• [WORK TO COMPLETE] Can you update the records from the line with "scientific name: Physalis viscosa" to the line with "country: Argentina", replacing "collection date" with "date collected" and leaving everything else unchanged? Return only those lines.
━━━━━ EXERCISE INPUTS ━━━━━
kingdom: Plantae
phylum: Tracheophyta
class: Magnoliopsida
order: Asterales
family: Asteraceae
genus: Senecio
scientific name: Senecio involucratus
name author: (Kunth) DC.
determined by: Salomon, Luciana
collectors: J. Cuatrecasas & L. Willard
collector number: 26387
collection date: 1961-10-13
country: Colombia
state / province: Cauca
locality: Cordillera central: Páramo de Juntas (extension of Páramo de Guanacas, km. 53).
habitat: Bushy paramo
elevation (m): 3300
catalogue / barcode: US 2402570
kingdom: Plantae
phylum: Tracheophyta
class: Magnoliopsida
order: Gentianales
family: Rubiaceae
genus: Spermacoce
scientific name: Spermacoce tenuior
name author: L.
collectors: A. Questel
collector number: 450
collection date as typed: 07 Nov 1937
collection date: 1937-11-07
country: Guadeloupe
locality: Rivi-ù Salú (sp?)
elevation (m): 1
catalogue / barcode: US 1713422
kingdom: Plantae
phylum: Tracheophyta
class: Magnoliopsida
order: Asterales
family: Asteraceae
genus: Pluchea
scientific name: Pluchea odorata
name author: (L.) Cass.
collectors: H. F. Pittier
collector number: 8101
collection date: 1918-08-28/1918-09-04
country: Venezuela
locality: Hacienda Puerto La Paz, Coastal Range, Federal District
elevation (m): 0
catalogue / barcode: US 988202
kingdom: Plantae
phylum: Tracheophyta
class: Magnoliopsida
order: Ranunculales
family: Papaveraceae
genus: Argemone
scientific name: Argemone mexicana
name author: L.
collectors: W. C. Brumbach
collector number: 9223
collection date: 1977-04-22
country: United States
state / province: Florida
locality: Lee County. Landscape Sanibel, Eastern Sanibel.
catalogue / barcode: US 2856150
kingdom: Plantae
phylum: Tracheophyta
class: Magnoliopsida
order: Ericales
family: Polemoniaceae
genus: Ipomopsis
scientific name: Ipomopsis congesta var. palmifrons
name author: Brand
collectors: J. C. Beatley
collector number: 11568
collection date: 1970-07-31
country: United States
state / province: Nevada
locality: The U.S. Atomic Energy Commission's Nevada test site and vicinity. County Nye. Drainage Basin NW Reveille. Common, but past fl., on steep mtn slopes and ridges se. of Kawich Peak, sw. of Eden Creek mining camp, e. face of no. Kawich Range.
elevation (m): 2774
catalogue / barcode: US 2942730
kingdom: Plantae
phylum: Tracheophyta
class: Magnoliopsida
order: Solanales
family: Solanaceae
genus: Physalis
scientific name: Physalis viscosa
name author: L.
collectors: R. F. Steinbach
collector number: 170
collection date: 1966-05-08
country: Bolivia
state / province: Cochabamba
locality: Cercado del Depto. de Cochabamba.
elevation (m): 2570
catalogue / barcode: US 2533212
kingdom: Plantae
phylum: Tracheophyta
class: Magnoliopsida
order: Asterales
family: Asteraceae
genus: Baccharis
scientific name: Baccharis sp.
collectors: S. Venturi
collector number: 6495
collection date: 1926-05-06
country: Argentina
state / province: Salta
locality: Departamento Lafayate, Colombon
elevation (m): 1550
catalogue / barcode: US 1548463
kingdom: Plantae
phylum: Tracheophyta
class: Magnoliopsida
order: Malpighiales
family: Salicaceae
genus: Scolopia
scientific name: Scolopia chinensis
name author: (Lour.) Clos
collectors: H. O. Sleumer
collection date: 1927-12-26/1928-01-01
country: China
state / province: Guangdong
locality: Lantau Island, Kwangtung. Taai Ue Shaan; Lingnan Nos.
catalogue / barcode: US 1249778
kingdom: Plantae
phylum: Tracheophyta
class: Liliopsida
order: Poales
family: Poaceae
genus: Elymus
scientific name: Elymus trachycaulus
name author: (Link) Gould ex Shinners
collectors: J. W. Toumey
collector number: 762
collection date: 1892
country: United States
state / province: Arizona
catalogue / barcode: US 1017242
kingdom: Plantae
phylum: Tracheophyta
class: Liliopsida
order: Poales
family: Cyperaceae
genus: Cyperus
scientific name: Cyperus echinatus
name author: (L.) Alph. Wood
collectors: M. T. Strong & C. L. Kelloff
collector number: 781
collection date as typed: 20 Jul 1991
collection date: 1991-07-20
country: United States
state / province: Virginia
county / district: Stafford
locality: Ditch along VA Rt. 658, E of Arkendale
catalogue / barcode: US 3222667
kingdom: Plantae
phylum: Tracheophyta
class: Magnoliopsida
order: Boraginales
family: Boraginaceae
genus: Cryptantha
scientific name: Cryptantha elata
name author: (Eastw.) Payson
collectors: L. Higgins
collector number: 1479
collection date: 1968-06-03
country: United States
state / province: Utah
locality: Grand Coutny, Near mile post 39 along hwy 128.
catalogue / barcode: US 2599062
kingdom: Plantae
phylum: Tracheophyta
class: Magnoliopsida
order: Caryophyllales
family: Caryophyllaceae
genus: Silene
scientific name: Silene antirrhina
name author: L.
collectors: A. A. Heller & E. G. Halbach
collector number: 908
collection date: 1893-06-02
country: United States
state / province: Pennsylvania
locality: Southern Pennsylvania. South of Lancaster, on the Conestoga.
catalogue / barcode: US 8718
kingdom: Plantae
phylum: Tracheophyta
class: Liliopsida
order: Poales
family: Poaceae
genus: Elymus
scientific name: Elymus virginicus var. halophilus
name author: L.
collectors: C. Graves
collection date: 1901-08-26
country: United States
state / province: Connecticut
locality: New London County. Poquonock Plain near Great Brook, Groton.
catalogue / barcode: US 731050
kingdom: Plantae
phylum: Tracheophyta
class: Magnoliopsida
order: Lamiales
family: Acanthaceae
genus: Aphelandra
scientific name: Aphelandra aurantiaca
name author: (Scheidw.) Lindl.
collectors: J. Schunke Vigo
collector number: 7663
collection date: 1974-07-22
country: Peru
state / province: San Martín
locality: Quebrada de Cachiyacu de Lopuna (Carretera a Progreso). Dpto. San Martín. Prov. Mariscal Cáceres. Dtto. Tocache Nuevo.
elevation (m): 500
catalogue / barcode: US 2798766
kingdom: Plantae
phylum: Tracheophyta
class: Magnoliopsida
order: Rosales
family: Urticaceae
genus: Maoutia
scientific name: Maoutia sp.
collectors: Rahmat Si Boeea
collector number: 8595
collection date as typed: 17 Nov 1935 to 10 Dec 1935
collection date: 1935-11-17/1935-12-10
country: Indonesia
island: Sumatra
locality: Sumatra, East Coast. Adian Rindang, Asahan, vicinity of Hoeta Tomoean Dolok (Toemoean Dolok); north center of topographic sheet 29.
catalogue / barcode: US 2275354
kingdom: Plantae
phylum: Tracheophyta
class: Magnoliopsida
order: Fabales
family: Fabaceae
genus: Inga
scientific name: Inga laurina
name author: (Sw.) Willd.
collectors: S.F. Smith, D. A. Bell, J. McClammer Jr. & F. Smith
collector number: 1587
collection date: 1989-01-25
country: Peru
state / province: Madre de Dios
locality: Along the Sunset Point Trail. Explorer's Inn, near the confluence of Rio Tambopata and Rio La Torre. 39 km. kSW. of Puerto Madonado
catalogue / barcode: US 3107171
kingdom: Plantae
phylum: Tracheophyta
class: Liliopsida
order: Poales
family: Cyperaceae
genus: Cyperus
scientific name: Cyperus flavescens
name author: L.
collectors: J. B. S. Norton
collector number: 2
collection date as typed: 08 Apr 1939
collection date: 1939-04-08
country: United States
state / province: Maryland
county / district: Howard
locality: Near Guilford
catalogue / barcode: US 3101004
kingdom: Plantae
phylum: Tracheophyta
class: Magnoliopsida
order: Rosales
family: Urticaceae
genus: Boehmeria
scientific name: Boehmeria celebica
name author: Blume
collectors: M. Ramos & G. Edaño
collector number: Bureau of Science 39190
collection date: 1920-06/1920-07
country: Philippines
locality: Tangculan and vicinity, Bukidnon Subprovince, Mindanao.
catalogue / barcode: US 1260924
━━━━━
• [PROBLEM SOLUTION]
scientific name: Physalis viscosa
name author: L.
collectors: R. F. Steinbach
collector number: 170
date collected: 1966-05-08
country: Bolivia
state / province: Cochabamba
locality: Cercado del Depto. de Cochabamba.
elevation (m): 2570
catalogue / barcode: US 2533212
kingdom: Plantae
phylum: Tracheophyta
class: Magnoliopsida
order: Asterales
family: Asteraceae
genus: Baccharis
scientific name: Baccharis sp.
collectors: S. Venturi
collector number: 6495
date collected: 1926-05-06
country: Argentina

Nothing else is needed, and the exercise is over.